SFU : Le monde de Troy est tellement vaste, n’avez-vous jamais eu l’idée de faire un MMO autour de la licence ? Arleston : On y pense depuis très longtemps déjà, il serait vraiment intéressant de pouvoir construire un monde persistant autour du monde de Troy, il y aurait tellement à faire. Mais la marque « Lanfeust » a un problème d’envergure: elle est très « française », et pour lancer un tel produit, il faut avant tout pouvoir s’adresser à un public international. Par contre, une chose qui est sûr dans ce projet un peu fou, c’est que je serai là pour gérer l’histoire au complet, rien ne se fera sans moi.
SFU : On a souvent comparé Lanfeust à Astérix, notamment à cause de l’humour présent dans la BD, revendiquez-vous cette filiation ? Arleston : Oui et non, Lanfeust est beaucoup plus porté sur l’aventure. Par contre, le coté humoristique est clairement inspiré de Goscinni. Je suis, en quelque sorte, tombé dans l’humour d’Astérix quand j’étais petit (rire), mais je ne m’inspire pas uniquement de cette série pour concevoir mes histoire... heureusement d’ailleurs. J’ai de multiples influences.
SFU : Le public est-il différent d’une BD à une autre ? Et d‘ailleurs, à quoi ressemble le public de Troy ? Arleston : Il n’y a pas de lecteur type contrairement à beaucoup d’autres BDs, il est extrêmement varié. Cela peut être un jeune de 12 ans, comme il peut y avoir des lecteurs beaucoup plus âgés. C’est très intéressant cette multitude de profils lisant les aventures de Troy.
SFU : Comment se passe l’écriture d’un scénario ? De combien de temps disposez-vous ? Arleston : Autant de temps que je veux. Parfois, c’est difficile de créer une histoire. Il va le plus souvent, me falloir deux mois pour l’écrire, mais cela change d’un tome à l’autre, ou même d’une série à une autre.
SFU : N’est-il pas difficile d’avoir tant de pression sur les épaules ? N’avez-vous pas peur de décevoir vos lecteurs ? Arleston : Je ne me suis pas posé la question. Quand on a commencé à avoir du succès je n’y pensais pas et je n’y pense toujours pas, cela nuirait surement à la série.
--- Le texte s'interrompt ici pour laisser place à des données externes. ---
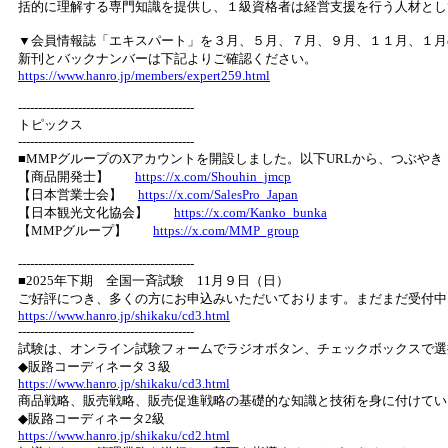
括的に理解する専門知識を提供し、１級資格者は経営支援を行う人材とし
▼会員情報誌「エキスパート」を３月、５月、７月、９月、１１月、１月
新刊とバックナンバーは下記よりご確認ください。
https://www.hanro.jp/members/expert259.html
--------------------------------------------
トピックス
--------------------------------------------
■MMPグループのXアカウントを開設しました。以下URLから、つぶや
【商品開発士】
https://x.com/Shouhin_jmcp
【日本営業士会】
https://x.com/SalesPro_Japan
【日本観光文化協会】
https://x.com/Kanko_bunka
【MMPグループ】
https://x.com/MMP_group
--------------------------------------------
■2025年下期 全国一斉試験 11月９日（日）
ご好評につき、多くの方にお申込みいただいております。まだまだ受付中
https://www.hanro.jp/shikaku/cd3.html
--------------------------------------------
試験は、オンライン試験フォームでラジオボタン、チェックボックスで選
◆販路コーディネータ３級
https://www.hanro.jp/shikaku/cd3.html
商品戦略、販売戦略、販売促進戦略の基礎的な知識と技術を身に付けてい
◆販路コーディネータ2級
https://www.hanro.jp/shikaku/cd2.html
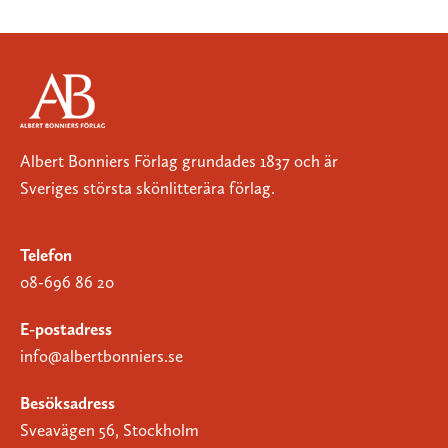
Albert Bonniers Förlag grundades 1837 och är
Sveriges största skönlitterära förlag.
Telefon
08-696 86 20
E-postadress
info@albertbonniers.se
Besöksadress
Sveavägen 56, Stockholm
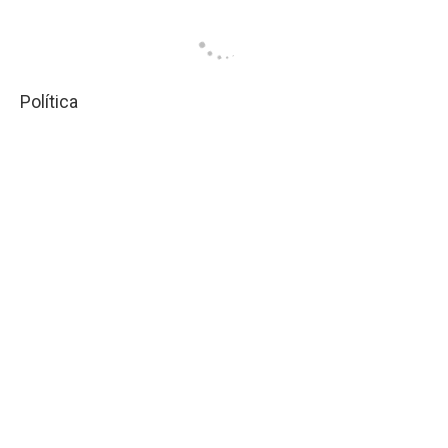
Política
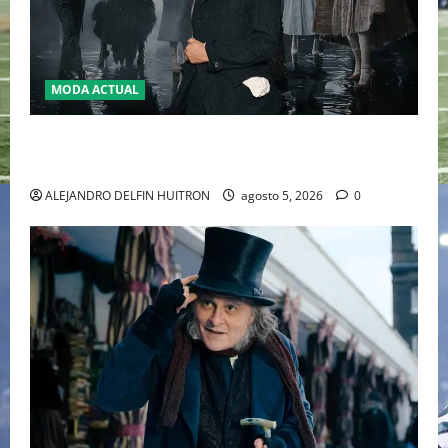
MODA ACTUAL
LA MET GALA 2027 HOMENAJEARÁ A JOHN GALLIANO
MARCANDO EL REGRESO DEL REY DEL DRAMATISMO
ALEJANDRO DELFIN HUITRON
agosto 5, 2026
0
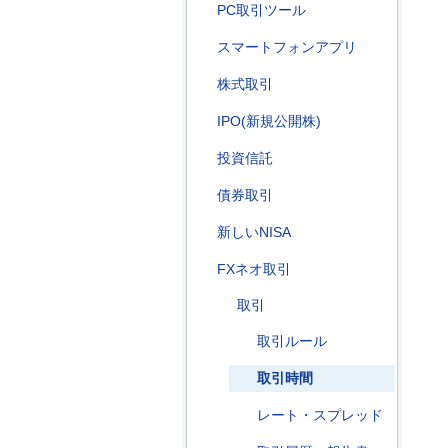
PC取引ツール
スマートフォンアプリ
株式取引
IPO(新規公開株)
投資信託
債券取引
新しいNISA
FXネオ取引
取引
取引ルール
取引時間
レート・スプレッド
SFU : N’avez-vous pas envie de passer à autre chose parfois ? De scénariser une toute autre série, complètement différente de Troy ? Arleston : Je fais autre chose à coté, je prépare actuellement deux nouvelles séries, l’une sur un bordel au 19ème siècle et une autre sur la gastronomie, je n’ai pas que Lanfeust et tout ce qui en ressort à coté.
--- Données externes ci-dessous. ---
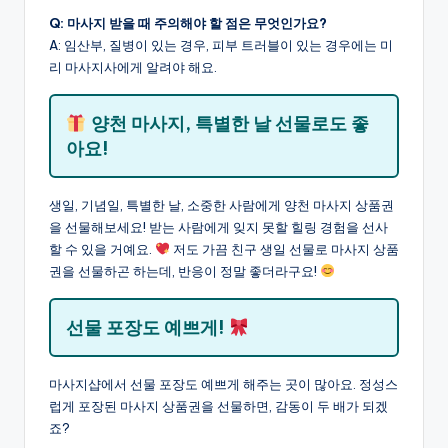
Q: 마사지 받을 때 주의해야 할 점은 무엇인가요?
A: 임산부, 질병이 있는 경우, 피부 트러블이 있는 경우에는 미
리 마사지사에게 알려야 해요.
양천 마사지, 특별한 날 선물로도 좋
아요!
생일, 기념일, 특별한 날, 소중한 사람에게 양천 마사지 상품권
을 선물해보세요! 받는 사람에게 잊지 못할 힐링 경험을 선사
할 수 있을 거예요.
저도 가끔 친구 생일 선물로 마사지 상품
권을 선물하곤 하는데, 반응이 정말 좋더라구요!
선물 포장도 예쁘게!
마사지샵에서 선물 포장도 예쁘게 해주는 곳이 많아요. 정성스
럽게 포장된 마사지 상품권을 선물하면, 감동이 두 배가 되겠
죠?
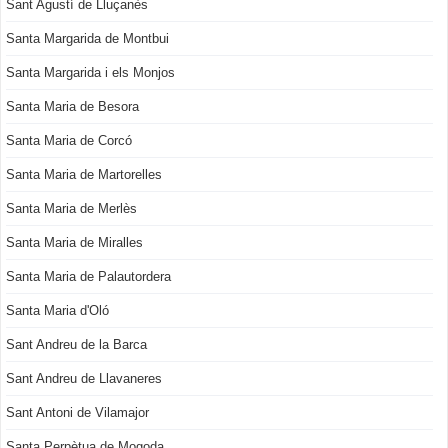
Sant Agustí de Lluçanès
Santa Margarida de Montbui
Santa Margarida i els Monjos
Santa Maria de Besora
Santa Maria de Corcó
Santa Maria de Martorelles
Santa Maria de Merlès
Santa Maria de Miralles
Santa Maria de Palautordera
Santa Maria d'Oló
Sant Andreu de la Barca
Sant Andreu de Llavaneres
Sant Antoni de Vilamajor
Santa Perpètua de Mogoda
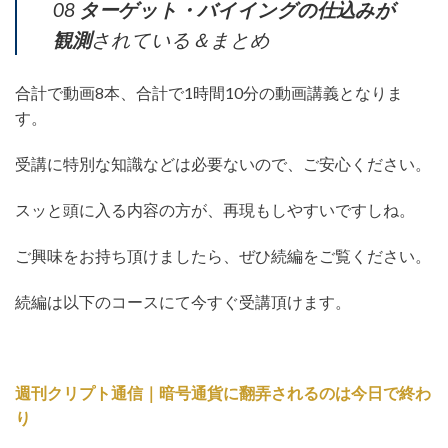
08
ターゲット・バイイングの仕込みが
観測
されている＆まとめ
合計で動画8本、合計で1時間10分の動画講義となりま
す。
受講に特別な知識などは必要ないので、ご安心ください。
スッと頭に入る内容の方が、再現もしやすいですしね。
ご興味をお持ち頂けましたら、ぜひ続編をご覧ください。
続編は以下のコースにて今すぐ受講頂けます。
週刊クリプト通信｜暗号通貨に翻弄されるのは今日で終わ
り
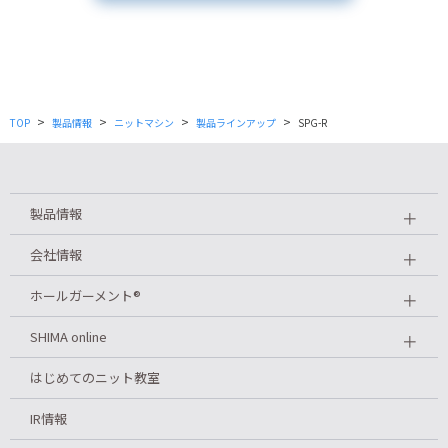
>
>
>
>
TOP
製品情報
ニットマシン
製品ラインアップ
SPG-R
製品情報
＋
会社情報
＋
ホールガーメント
®
＋
SHIMA online
＋
はじめてのニット教室
IR情報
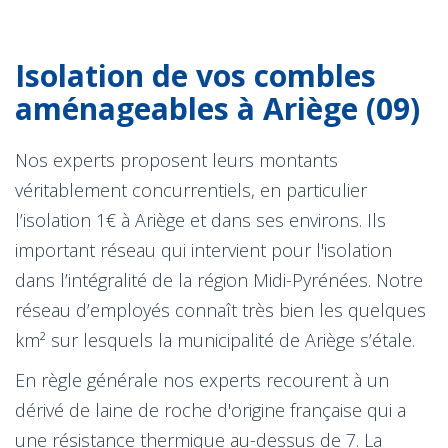
Isolation de vos combles
aménageables à Ariège (09)
Nos experts proposent leurs montants
véritablement concurrentiels, en particulier
l’isolation 1€ à Ariège et dans ses environs. Ils
important réseau qui intervient pour l'isolation
dans l’intégralité de la région Midi-Pyrénées. Notre
réseau d’employés connaît très bien les quelques
km² sur lesquels la municipalité de Ariège s’étale.
En règle générale nos experts recourent à un
dérivé de laine de roche d'origine française qui a
une résistance thermique au-dessus de 7. La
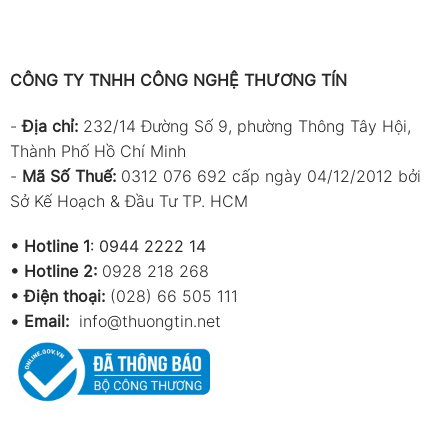
CÔNG TY TNHH CÔNG NGHỆ THƯƠNG TÍN
-
Địa chỉ:
232/14 Đường Số 9, phường Thông Tây Hội,
Thành Phố Hồ Chí Minh
-
Mã Số Thuế:
0312 076 692 cấp ngày 04/12/2012 bởi
Sở Kế Hoạch & Đầu Tư TP. HCM
•
Hotline 1
:
0944 2222 14
•
Hotline 2:
0928 218 268
• Điện thoại:
(028) 66 505 111
•
Email:
info@thuongtin.net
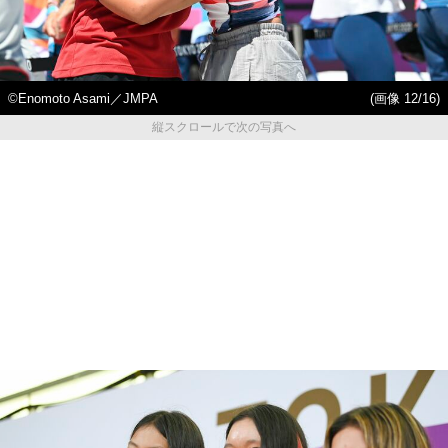
©︎Enomoto Asami／JMPA
(画像 12/16)
縦スクロールで次の写真へ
SFU : Quels sont vos projets dans les mois qui viennent ? Finir toutes les BDs (rire) ! Je co-scénarise beaucoup, j’aime beaucoup travailler à deux, cela permet d’avoir un regard différent sur des évènements. Je connais les personnages comme s’ils étaient réels, et quand je ne me souviens pas de quelque chose en particulier, je n’hésite pas à vérifier... et avoir une seconde personne avec moi, me permet d’écrire d’autre chose.
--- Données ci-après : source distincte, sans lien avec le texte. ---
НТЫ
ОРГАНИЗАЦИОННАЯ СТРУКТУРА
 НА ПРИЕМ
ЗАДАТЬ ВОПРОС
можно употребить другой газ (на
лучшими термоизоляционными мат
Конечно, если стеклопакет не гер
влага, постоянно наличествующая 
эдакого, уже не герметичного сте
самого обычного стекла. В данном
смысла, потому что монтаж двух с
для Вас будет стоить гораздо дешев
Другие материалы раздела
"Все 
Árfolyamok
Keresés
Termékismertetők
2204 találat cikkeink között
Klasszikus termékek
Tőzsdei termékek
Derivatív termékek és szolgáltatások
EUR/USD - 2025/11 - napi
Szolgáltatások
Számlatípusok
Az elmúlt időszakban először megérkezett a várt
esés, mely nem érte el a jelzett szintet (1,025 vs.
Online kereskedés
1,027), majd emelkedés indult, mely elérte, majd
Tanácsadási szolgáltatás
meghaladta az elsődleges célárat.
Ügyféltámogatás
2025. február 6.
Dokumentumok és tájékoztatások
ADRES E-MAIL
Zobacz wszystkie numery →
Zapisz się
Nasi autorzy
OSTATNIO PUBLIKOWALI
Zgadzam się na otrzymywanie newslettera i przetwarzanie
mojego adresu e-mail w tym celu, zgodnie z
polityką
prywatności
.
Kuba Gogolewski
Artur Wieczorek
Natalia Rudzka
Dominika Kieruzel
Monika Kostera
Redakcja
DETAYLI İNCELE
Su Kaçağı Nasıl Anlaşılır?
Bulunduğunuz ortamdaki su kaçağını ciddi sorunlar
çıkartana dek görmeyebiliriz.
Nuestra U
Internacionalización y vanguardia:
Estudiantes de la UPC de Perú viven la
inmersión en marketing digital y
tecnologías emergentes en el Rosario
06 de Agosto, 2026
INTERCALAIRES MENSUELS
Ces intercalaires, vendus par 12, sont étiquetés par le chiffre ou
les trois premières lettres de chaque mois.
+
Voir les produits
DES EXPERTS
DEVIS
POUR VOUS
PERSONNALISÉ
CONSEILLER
SFU : Vous devez bien lire d’autres œuvres à coté, quels sont vos coups de cœurs de cette année ? Arleston : C’est un comble, mais je ne lis pas beaucoup de BDs (rire) ! Mais si je devais en choisir une, ce serait Le Cadavre et le Sofa (de Tony Sandoval, ndlr), je la trouve formidable. Même si de temps en temps j’ai beaucoup de plaisir à les lire, j’ai un problème: celui d’avoir un regard « pro » sur la plupart, je vois toutes les petites imperfections, et ça me gâche mon plaisir.
Entretien réalisé durant le Festival International de la BD de Chambéry. Merci à Arleston pour nous avoir consacré du temps.